By Alasdair Macleod, Head of Research, GoldMoney
Now we know: The Fed is going to purchase $75bn of assets, a reduction of $10bn a month. The two other bits of information that came from the FOMC meeting were that purchases of US Treasuries and mortgage bonds are to be cut by $5bn each, and interest rates will be held at zero for even longer. And to justify zero interest rates, the unemployment target is being shifted from 7% to 6.5%.
In my opinion the Fed showed through its FOMC statement yesterday it has little control over events, something that should dawn on markets in the coming days. To debate this we must put aside the question as to whether or not quantitative easing is sensible in the first place and only focus on this FOMC compromise.
There is an argument that any reduction in QE should be confined to purchases of Treasuries, because the budget deficit is reducing and the market probably needs more of this paper for collateral purposes. If that argument had been presented it would have made sense and the Fed’s stock would have likely soared. Instead the tapering is to be split between mortgage bonds and Treasuries, which suggests a “pluck a figure out of the air” approach rather than a more reasoned one. The scale of tapering is in the lower range of expectations, so presumably was intended to be market-neutral. This tells us that the FOMC probably came to its decision based on what was expected of it rather than from a sense of conviction that the policy is correct.
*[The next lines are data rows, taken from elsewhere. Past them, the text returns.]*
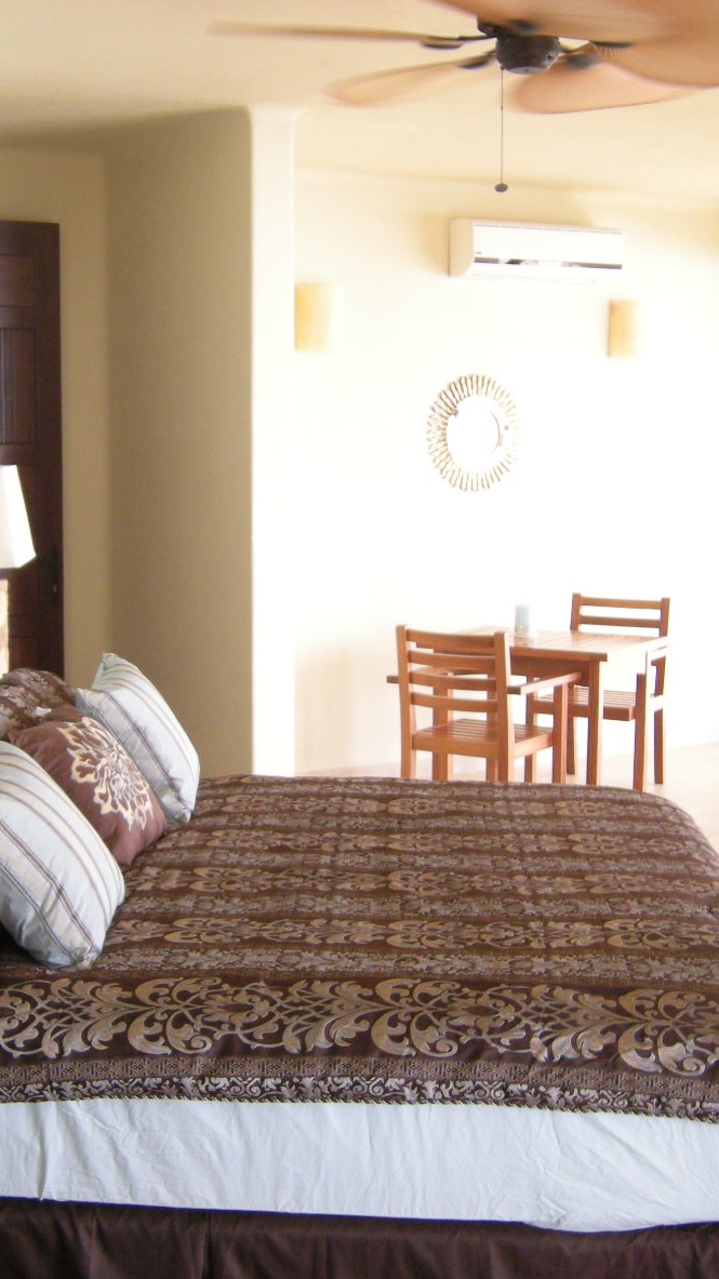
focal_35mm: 56
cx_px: 223
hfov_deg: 21.3
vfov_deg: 37.2
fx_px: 1899
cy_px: 640
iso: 195
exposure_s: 1/61.7
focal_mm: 6.3
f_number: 3.2
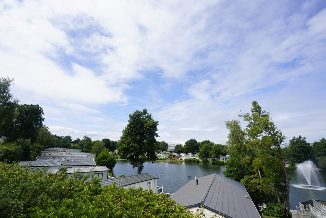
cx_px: 163
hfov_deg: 96.7
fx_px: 145
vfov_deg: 73.8
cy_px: 109
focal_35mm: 16
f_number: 16
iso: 125
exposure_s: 1/60
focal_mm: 16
But the greater inconsistency is over forward interest rate guidance.
When a central bank holds interest rates below their natural market level, it stands there to provide however much liquidity is required to keep the rate suppressed. This in practice is the result of a number of factors including overall demand for money, and on the supply side changes in the quantity of narrow money, bank credit expansion and required reserves. QE is one form of this liquidity, and the extent to which QE is reduced must be compensated for by other means if interest rates are going to be kept at the target level.
This simple fact makes changes in QE meaningless in the broader monetary context, and on this vital point the Fed keeps silent. Instead it attempts to offset the deflationary implications of tapering by increasing its commitment to zero interest rate policy (ZIRP) and for longer. We are left wondering how long it will be before this contradiction is generally understood. Furthermore, those that link QE to prospective prices for gold and silver are ignoring the commitment to interest rates and are effectively pushing a one-sided argument.
It is not just precious metals that are mispriced. Government bond yields, particularly for the weaker eurozone states do not reflect credit risk. Equity markets are priced on the back of ZIRP. Fixed assets, particularly housing and motor vehicles are being financed on the back of this unreality. The important point is not tapering, but that ZIRP continues indefinitely.